● **CONSIGNE**
Recopiez mot pour mot le passage ci-dessous sur le mythe et les Trobriandais, entre « Aussi retournons-nous auprès » et « inductive, mais précise. », ces deux segments compris.

##### PASSAGE #####

Ce que nous reprochons surtout à leur manière de voir, c’est que, si elle venait à prévaloir, elle enlèverait toute efficacité au travail de plein air, car elle encouragerait les observateurs à se contenter des récits tels qu’ils sont enregistrés par écrit. Le texte épuise bien le côté rationnel d’une histoire ; mais les aspects fonctionnel, culturel et pragmatique de tout conte indigène ressortent surtout de la manière dont il est récité, de la voix, des gestes et de la mimique du conteur, ainsi que de ses rapports avec le contexte. Il est plus facile de transcrire une histoire que d’observer les liens diffus et complexes par lesquels elle se rattache à la vie ou d’étudier sa fonction en recherchant les vastes réalités sociales et culturelles dont elle fait partie. C’est bien pour cette raison que nous possédons tant de textes et savons si peu relativement à la véritable nature du mythe.

Aussi retournons-nous auprès des Trobriandais qui sont à même de nous fournir une leçon importante. Nous soumettons quelques-uns de leurs mythes à une analyse détaillée, dans l’espoir d’y trouver des arguments propres à apporter à nos conclusions une confirmation inductive, mais précise.

##### EXTRAIT DES DONNÉES #####

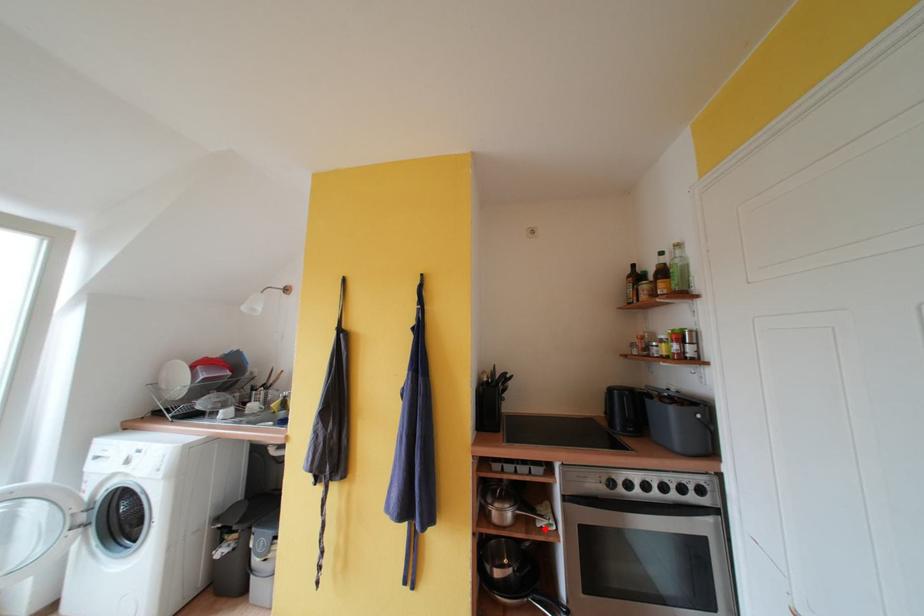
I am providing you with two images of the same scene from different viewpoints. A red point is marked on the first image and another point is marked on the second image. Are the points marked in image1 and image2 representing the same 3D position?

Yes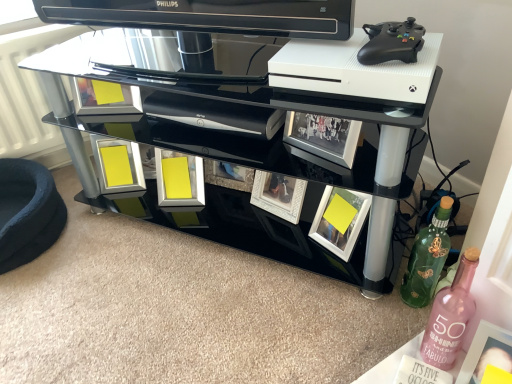
At what (x,y) coordinates should I click in order to perform the action: click on free space in front of metallic yellow picture frame at lower left, which appears as the 5th picture frame when viewed from the front. Please return your answer as a coordinate pair (x, y). This screenshot has width=512, height=384. Looking at the image, I should click on (116, 236).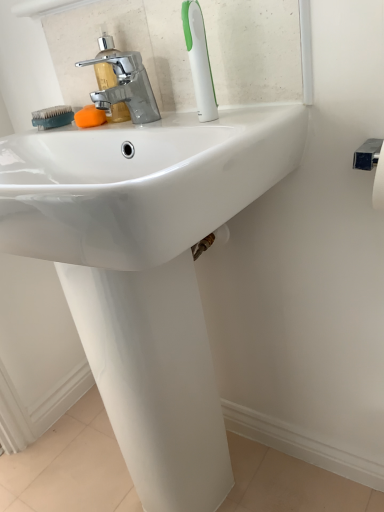
Where is `vacant area in front of teal rubber brush at left`? vacant area in front of teal rubber brush at left is located at coordinates (x=79, y=128).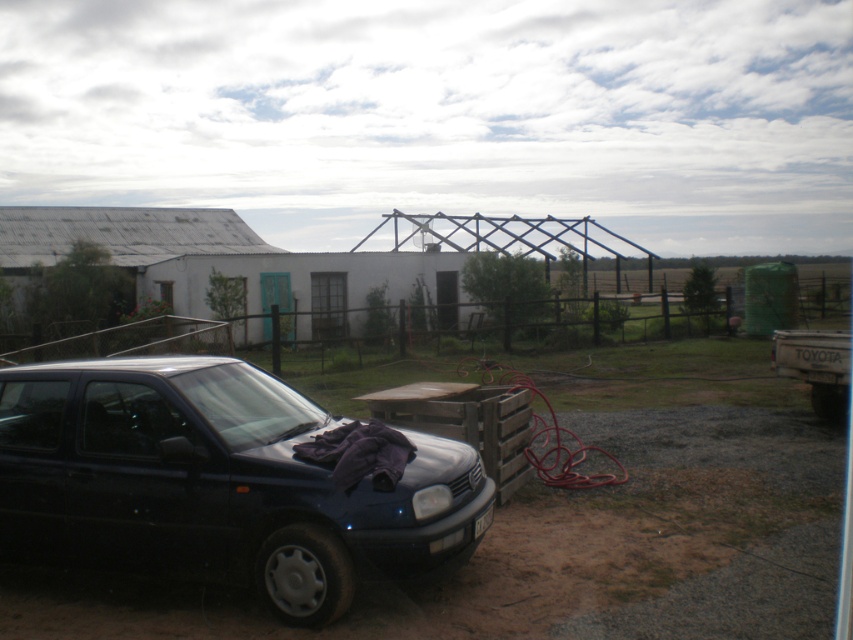
You are a delivery person who needs to park your van in this area. The van is 10 feet long. There is a shiny black car at lower left and a black plastic license plate at lower center. Can you fit your van between them without overlapping?

The distance between the shiny black car at lower left and the black plastic license plate at lower center is 5.04 feet. Since the van is 10 feet long, it cannot fit in the space between them.

You are a delivery person trying to park your vehicle in the area near the building. You see a black matte car at lower left and a shiny black car at lower left. Which car is positioned closer to the entrance of the building?

The black matte car at lower left is closer to the viewer than the shiny black car at lower left, so it is positioned closer to the entrance of the building.

You are a delivery person trying to park your car in the parking lot near the building. You see a black matte car at lower left and a black plastic license plate at lower center. Which object is positioned to the right side of the other?

The black matte car at lower left is to the right of the black plastic license plate at lower center, so the black matte car at lower left is positioned to the right side of the black plastic license plate at lower center.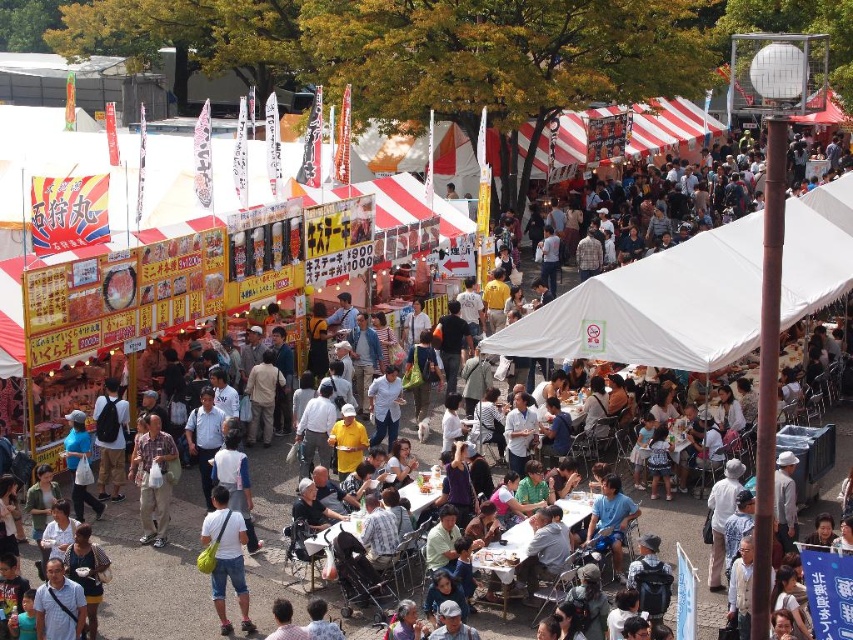
Question: Does white fabric canopy at center appear under white matte shirt at center?

Choices:
 (A) no
 (B) yes

Answer: (A)

Question: Among these objects, which one is farthest from the camera?

Choices:
 (A) white matte shirt at center
 (B) white fabric canopy at center
 (C) plaid shirt at center

Answer: (C)

Question: Does white fabric canopy at center have a larger size compared to plaid shirt at center?

Choices:
 (A) no
 (B) yes

Answer: (B)

Question: Can you confirm if white fabric canopy at center is positioned to the left of white matte shirt at center?

Choices:
 (A) yes
 (B) no

Answer: (B)

Question: Among these points, which one is farthest from the camera?

Choices:
 (A) (653, 342)
 (B) (154, 513)
 (C) (216, 516)

Answer: (A)

Question: Estimate the real-world distances between objects in this image. Which object is closer to the white matte shirt at center?

Choices:
 (A) plaid shirt at center
 (B) white fabric canopy at center

Answer: (A)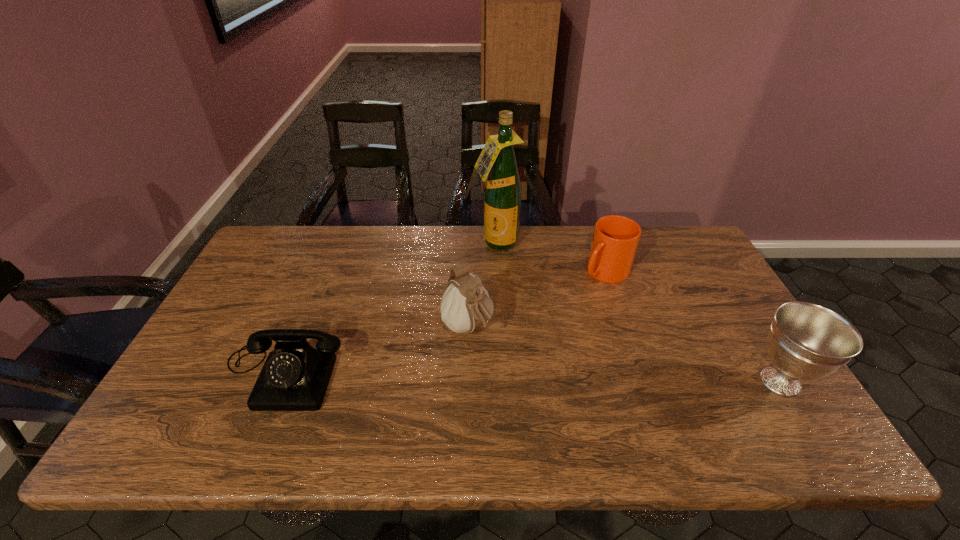
Where is `telephone present at the near edge`? Image resolution: width=960 pixels, height=540 pixels. telephone present at the near edge is located at coordinates (295, 376).

Identify the location of chalice positioned at the near edge. (806, 341).

Where is `object that is at the left edge`? Image resolution: width=960 pixels, height=540 pixels. object that is at the left edge is located at coordinates (295, 376).

You are a GUI agent. You are given a task and a screenshot of the screen. Output one action in this format:
    pyautogui.click(x=<x>, y=<y>)
    Task: Click on the object at the right edge
    The image size is (960, 540).
    Given the screenshot: What is the action you would take?
    pyautogui.click(x=806, y=341)

Find the location of `object that is at the near left corner`. object that is at the near left corner is located at coordinates (295, 376).

I want to click on object located in the near right corner section of the desktop, so click(806, 341).

This screenshot has height=540, width=960. I want to click on vacant space at the far edge of the desktop, so click(x=545, y=226).

The width and height of the screenshot is (960, 540). Find the location of `blank space at the near edge`. blank space at the near edge is located at coordinates (540, 401).

In the image, there is a desktop. At what (x,y) coordinates should I click in order to perform the action: click on vacant space at the left edge. Please return your answer as a coordinate pair (x, y). Looking at the image, I should click on (244, 297).

Image resolution: width=960 pixels, height=540 pixels. In order to click on vacant region at the far left corner in this screenshot , I will do 318,226.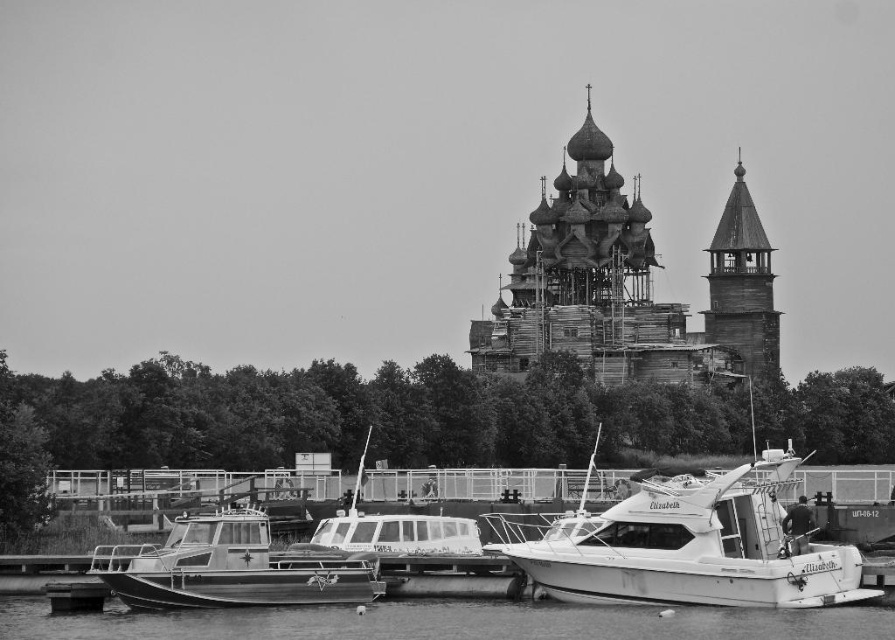
Question: Based on their relative distances, which object is farther from the smooth water at lower center?

Choices:
 (A) wooden tower at upper right
 (B) metallic gray boat at lower left
 (C) wooden church at center

Answer: (A)

Question: Can you confirm if white plastic boat at center is positioned to the left of wooden tower at upper right?

Choices:
 (A) no
 (B) yes

Answer: (B)

Question: Is wooden church at center closer to camera compared to metallic gray boat at lower left?

Choices:
 (A) yes
 (B) no

Answer: (B)

Question: Based on their relative distances, which object is nearer to the white matte boat at center?

Choices:
 (A) white plastic boat at center
 (B) wooden tower at upper right
 (C) metallic gray boat at lower left

Answer: (A)

Question: Which object is the closest to the wooden church at center?

Choices:
 (A) wooden tower at upper right
 (B) metallic gray boat at lower left
 (C) white plastic boat at center

Answer: (A)

Question: Does white matte boat at center have a lesser width compared to smooth water at lower center?

Choices:
 (A) no
 (B) yes

Answer: (B)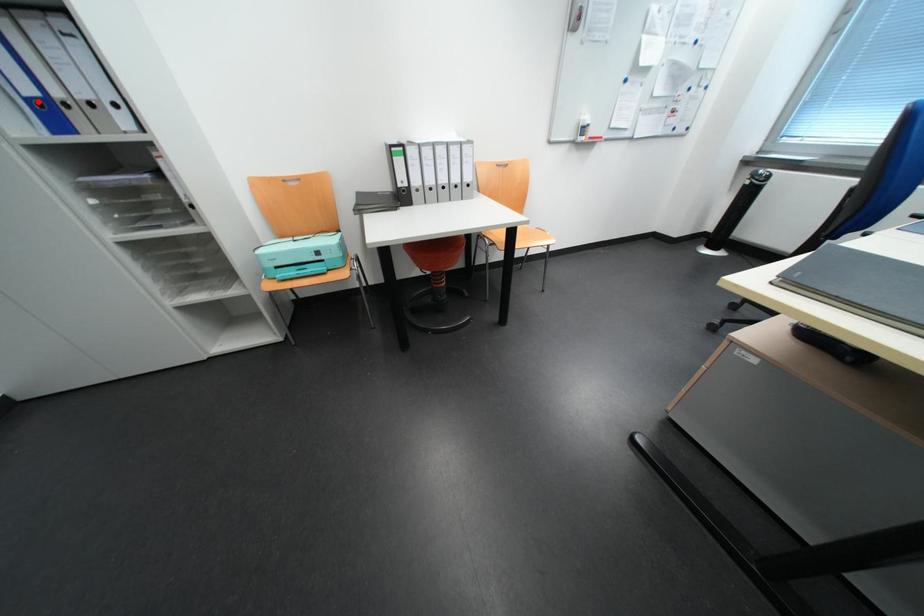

#####

● **RÉPONSE**
Aussi retournons-nous auprès des Trobriandais qui sont à même de nous fournir une leçon importante. Nous soumettons quelques-uns de leurs mythes à une analyse détaillée, dans l’espoir d’y trouver des arguments propres à apporter à nos conclusions une confirmation inductive, mais précise.